Summary and Setup
In this tutorial, we will move beyond the limitations of manual Bash scripts and discover how to build reproducible, scalable, and portable analysis workflows using Snakemake. We will start by installing the necessary tools with Pixi, learn the “grammar” of Snakemake rules, and master the art of running jobs inside isolated Containers. Finally, we will put it all together by converting a real CMSDAS analysis into a fully automated pipeline that runs on your laptop just as easily as it does on the grid.

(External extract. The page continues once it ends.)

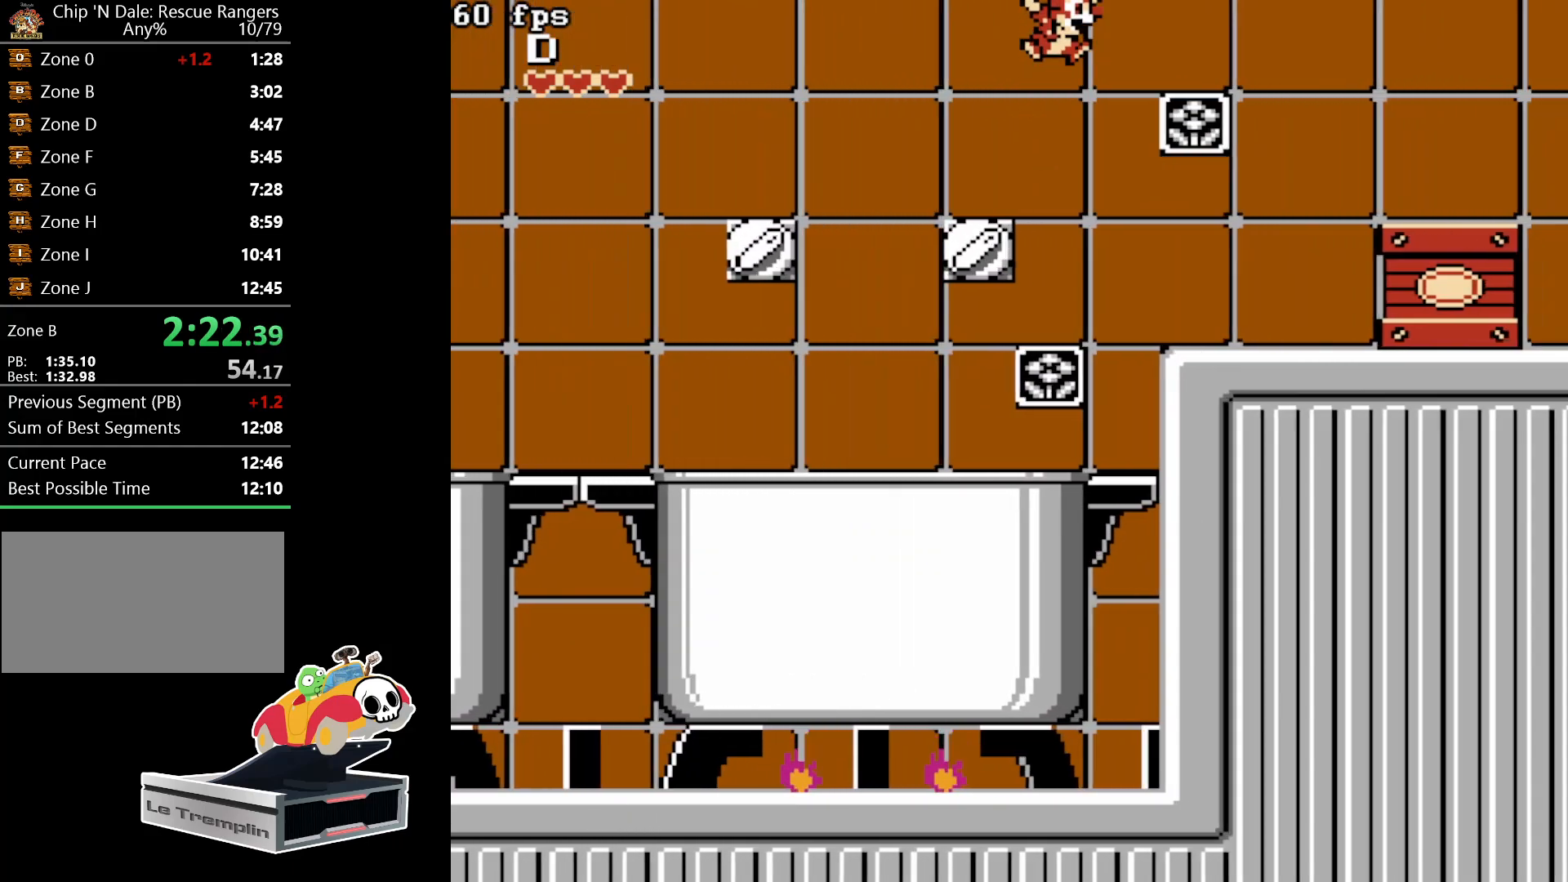
{"buttons": ["DPAD_RIGHT"], "events": []}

By the end of this session, you will have the skills to turn your complex physics ideas into robust, one-command workflows.
Basic Knowledge
This tutorial assumes you have a basic understanding of the following packages and concepts:
- git: Version control system for tracking changes in code.
- containers: Lightweight, portable environments for running applications (e.g., Docker, Singularity).
- conda: Package and environment management system.
- coffea: A Python library for high-energy physics data analysis. (You won’t program anything in coffea during this tutorial, but it’s good to know what it is.)
Setup and Installation
Most of this tutorial can be run on your local machine, but we will also demonstrate how to run a heavy-duty physics workflow on a remote cluster.
We will prepare our local environment using Pixi to manage Snakemake. While the heavy-duty physics code will eventually run inside CMSSW or conda environments, or containers, we need a reliable “Orchestrator” on our laptops to manage the workflow.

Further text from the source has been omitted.